- Stored data -
'''

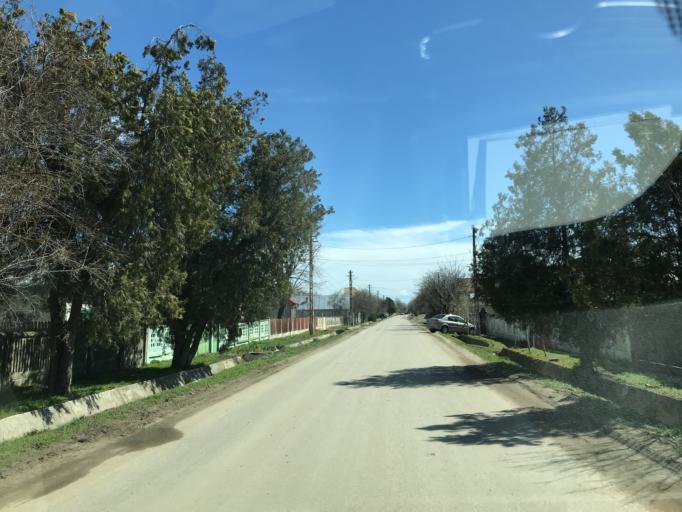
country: RO
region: Olt
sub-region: Comuna Osica de Sus
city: Osica de Sus
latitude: 44.2543
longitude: 24.3159
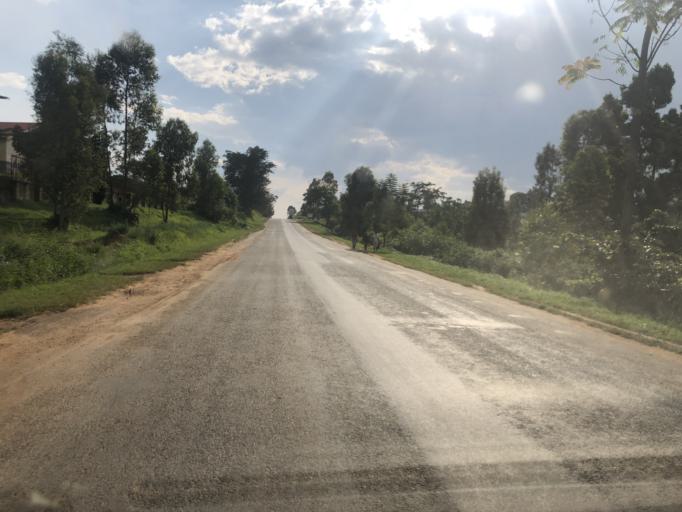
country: UG
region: Western Region
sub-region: Bushenyi District
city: Bushenyi
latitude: -0.5417
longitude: 30.1981
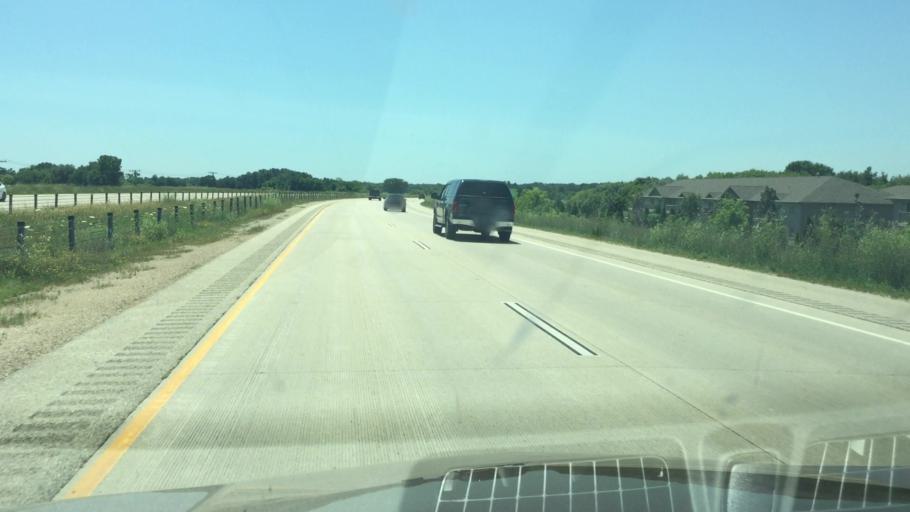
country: US
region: Wisconsin
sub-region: Dodge County
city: Beaver Dam
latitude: 43.4403
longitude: -88.8262
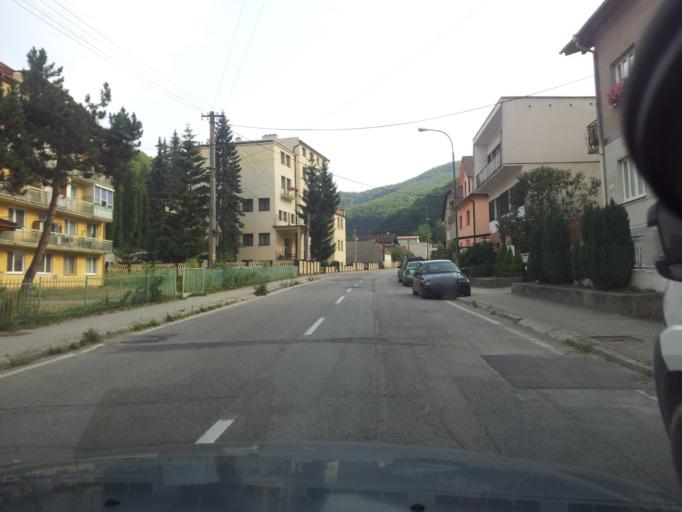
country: SK
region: Nitriansky
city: Trencianske Teplice
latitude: 48.9071
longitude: 18.1666
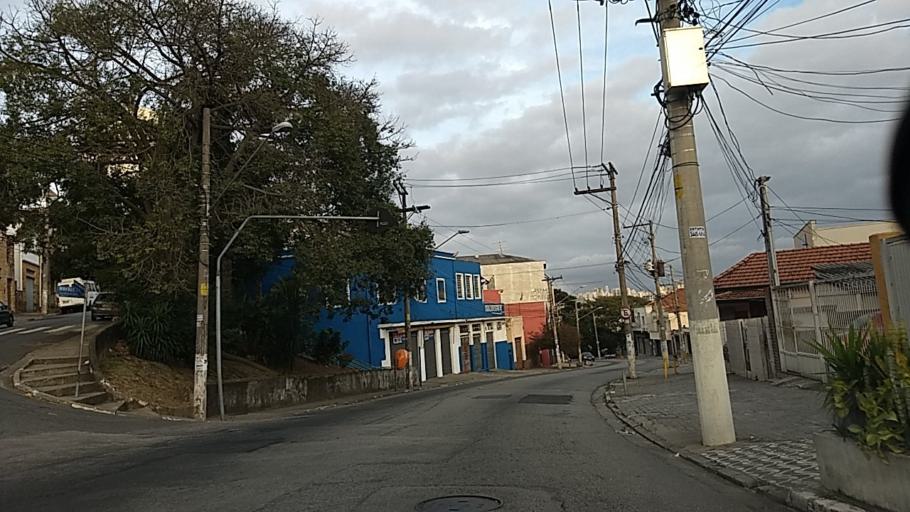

'''

- Given exercise -
Starting at the line containing "region: Western Region" and running through the end of the lines, rewrite that stretch with "latitude" swapped for "lat" and nothing else altered. Leave the picture markers out of your answer.

- Complete answer -
region: Western Region
sub-region: Bushenyi District
city: Bushenyi
lat: -0.5417
longitude: 30.1981
country: US
region: Wisconsin
sub-region: Dodge County
city: Beaver Dam
lat: 43.4403
longitude: -88.8262
country: SK
region: Nitriansky
city: Trencianske Teplice
lat: 48.9071
longitude: 18.1666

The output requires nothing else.